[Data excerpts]
===============
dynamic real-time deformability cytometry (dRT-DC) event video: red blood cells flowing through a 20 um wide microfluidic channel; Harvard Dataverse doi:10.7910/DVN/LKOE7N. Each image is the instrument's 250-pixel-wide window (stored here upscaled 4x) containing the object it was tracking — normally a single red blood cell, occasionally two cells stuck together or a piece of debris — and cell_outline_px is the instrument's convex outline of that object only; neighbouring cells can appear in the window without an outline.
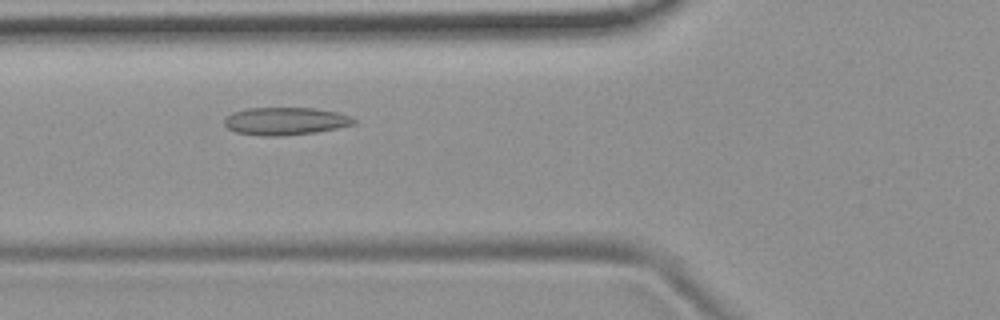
{"species": "common noctule bat (a hibernating species)", "species_latin": "Nyctalus noctula", "temperature_condition": "room temperature", "stored_images_in_passage": 49, "camera_frame_rate_fps": 3000, "um_per_image_px": 0.085, "animal": {"sex": "female", "body_mass_g": 19.9}, "frame": {"image": 1, "passage_image": 15, "time_ms": 4.667, "image_size_px": [1000, 320], "cell_outline_px": [[356, 124], [316, 132], [280, 136], [264, 136], [236, 132], [228, 128], [224, 124], [224, 120], [232, 112], [248, 108], [316, 108], [336, 112], [348, 116], [356, 120]], "centroid_in_image_um": [24.25, 10.29], "position_along_channel_um": 101.6, "area_um2": 20.75}}
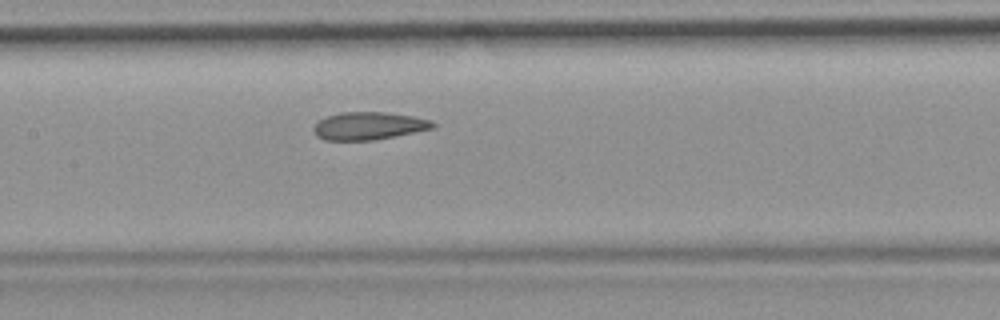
{"frame": {"image": 2, "passage_image": 21, "time_ms": 6.667, "image_size_px": [1000, 320], "cell_outline_px": [[436, 128], [372, 140], [324, 140], [316, 136], [312, 128], [320, 120], [328, 116], [340, 112], [388, 112], [412, 116], [432, 120], [436, 124]], "centroid_in_image_um": [31.36, 10.69], "position_along_channel_um": 176.0, "area_um2": 19.25}}
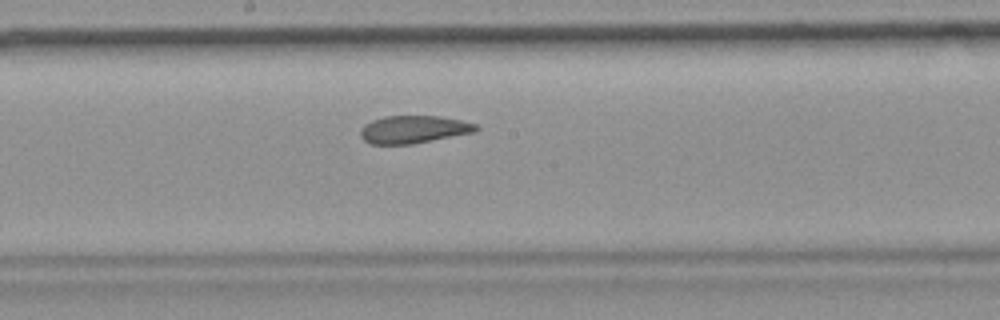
{"frame": {"image": 3, "passage_image": 24, "time_ms": 7.667, "image_size_px": [1000, 320], "cell_outline_px": [[480, 128], [476, 132], [412, 144], [372, 144], [364, 140], [360, 136], [360, 128], [364, 124], [372, 120], [384, 116], [440, 116], [460, 120], [476, 124]], "centroid_in_image_um": [35.15, 11.0], "position_along_channel_um": 213.0, "area_um2": 18.73}, "authors_computed_cell_mechanics": {"area_um2": 20.1144, "velocity_mm_per_s": 3.7183, "shape_relaxation_time_tau1_ms": null, "shape_relaxation_time_tau2_ms": 2.4399, "deformation_change_tau1": null, "deformation_change_tau2": 0.091}}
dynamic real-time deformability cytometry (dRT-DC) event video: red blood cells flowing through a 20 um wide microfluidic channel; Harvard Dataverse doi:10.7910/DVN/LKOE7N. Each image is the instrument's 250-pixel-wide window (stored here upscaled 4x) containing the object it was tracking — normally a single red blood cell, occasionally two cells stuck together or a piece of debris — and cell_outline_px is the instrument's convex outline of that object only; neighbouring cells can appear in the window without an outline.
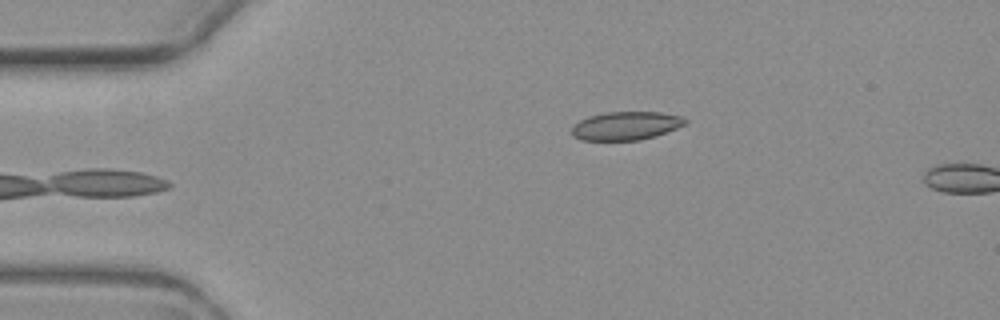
{"species": "common noctule bat (a hibernating species)", "species_latin": "Nyctalus noctula", "temperature_condition": "warm", "stored_images_in_passage": 5, "camera_frame_rate_fps": 3000, "um_per_image_px": 0.085, "animal": {"sex": "female", "body_mass_g": 19.3, "forearm_length_mm": 54.1}, "frame": {"image": 1, "passage_image": 5, "time_ms": 5.333, "image_size_px": [1000, 320], "cell_outline_px": [[688, 120], [684, 124], [676, 128], [656, 136], [640, 140], [580, 140], [572, 136], [572, 128], [580, 120], [588, 116], [604, 112], [660, 112], [680, 116]], "centroid_in_image_um": [53.18, 10.69], "position_along_channel_um": 31.8, "area_um2": 18.73}}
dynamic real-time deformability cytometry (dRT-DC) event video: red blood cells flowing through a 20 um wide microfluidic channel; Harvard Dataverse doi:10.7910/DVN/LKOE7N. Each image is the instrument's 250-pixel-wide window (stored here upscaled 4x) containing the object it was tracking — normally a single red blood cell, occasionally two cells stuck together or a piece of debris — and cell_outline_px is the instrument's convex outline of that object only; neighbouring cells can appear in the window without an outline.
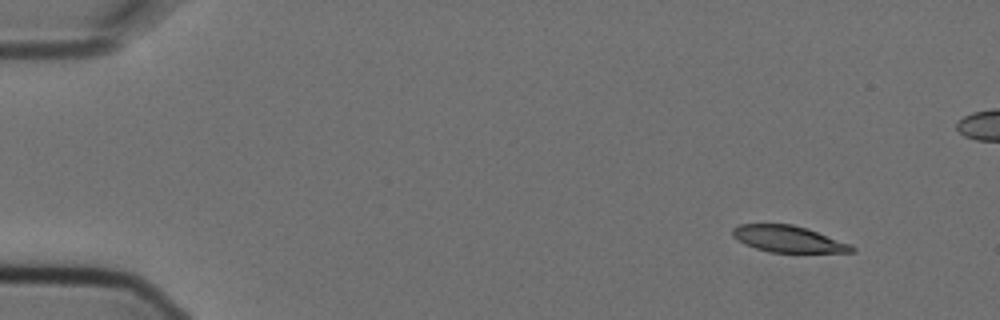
===============
Work to complete: Omit the pictures, and quote the material above exactly as given.

Full answer:
dynamic real-time deformability cytometry (dRT-DC) event video: red blood cells flowing through a 20 um wide microfluidic channel; Harvard Dataverse doi:10.7910/DVN/LKOE7N. Each image is the instrument's 250-pixel-wide window (stored here upscaled 4x) containing the object it was tracking — normally a single red blood cell, occasionally two cells stuck together or a piece of debris — and cell_outline_px is the instrument's convex outline of that object only; neighbouring cells can appear in the window without an outline.
{"species": "common noctule bat (a hibernating species)", "species_latin": "Nyctalus noctula", "temperature_condition": "room temperature", "stored_images_in_passage": 49, "camera_frame_rate_fps": 3000, "um_per_image_px": 0.085, "animal": {"sex": "female", "body_mass_g": 19.9}, "frame": {"image": 1, "passage_image": 15, "time_ms": 4.667, "image_size_px": [1000, 320], "cell_outline_px": [[356, 124], [316, 132], [280, 136], [264, 136], [236, 132], [228, 128], [224, 124], [224, 120], [232, 112], [248, 108], [316, 108], [336, 112], [348, 116], [356, 120]], "centroid_in_image_um": [24.25, 10.29], "position_along_channel_um": 101.6, "area_um2": 20.75}}
{"frame": {"image": 2, "passage_image": 21, "time_ms": 6.667, "image_size_px": [1000, 320], "cell_outline_px": [[436, 128], [372, 140], [324, 140], [316, 136], [312, 128], [320, 120], [328, 116], [340, 112], [388, 112], [412, 116], [432, 120], [436, 124]], "centroid_in_image_um": [31.36, 10.69], "position_along_channel_um": 176.0, "area_um2": 19.25}}
{"frame": {"image": 3, "passage_image": 24, "time_ms": 7.667, "image_size_px": [1000, 320], "cell_outline_px": [[480, 128], [476, 132], [412, 144], [372, 144], [364, 140], [360, 136], [360, 128], [364, 124], [372, 120], [384, 116], [440, 116], [460, 120], [476, 124]], "centroid_in_image_um": [35.15, 11.0], "position_along_channel_um": 213.0, "area_um2": 18.73}, "authors_computed_cell_mechanics": {"area_um2": 20.1144, "velocity_mm_per_s": 3.7183, "shape_relaxation_time_tau1_ms": null, "shape_relaxation_time_tau2_ms": 2.4399, "deformation_change_tau1": null, "deformation_change_tau2": 0.091}}
dynamic real-time deformability cytometry (dRT-DC) event video: red blood cells flowing through a 20 um wide microfluidic channel; Harvard Dataverse doi:10.7910/DVN/LKOE7N. Each image is the instrument's 250-pixel-wide window (stored here upscaled 4x) containing the object it was tracking — normally a single red blood cell, occasionally two cells stuck together or a piece of debris — and cell_outline_px is the instrument's convex outline of that object only; neighbouring cells can appear in the window without an outline.
{"species": "common noctule bat (a hibernating species)", "species_latin": "Nyctalus noctula", "temperature_condition": "warm", "stored_images_in_passage": 5, "camera_frame_rate_fps": 3000, "um_per_image_px": 0.085, "animal": {"sex": "female", "body_mass_g": 19.3, "forearm_length_mm": 54.1}, "frame": {"image": 1, "passage_image": 5, "time_ms": 5.333, "image_size_px": [1000, 320], "cell_outline_px": [[688, 120], [684, 124], [676, 128], [656, 136], [640, 140], [580, 140], [572, 136], [572, 128], [580, 120], [588, 116], [604, 112], [660, 112], [680, 116]], "centroid_in_image_um": [53.18, 10.69], "position_along_channel_um": 31.8, "area_um2": 18.73}}
dynamic real-time deformability cytometry (dRT-DC) event video: red blood cells flowing through a 20 um wide microfluidic channel; Harvard Dataverse doi:10.7910/DVN/LKOE7N. Each image is the instrument's 250-pixel-wide window (stored here upscaled 4x) containing the object it was tracking — normally a single red blood cell, occasionally two cells stuck together or a piece of debris — and cell_outline_px is the instrument's convex outline of that object only; neighbouring cells can appear in the window without an outline.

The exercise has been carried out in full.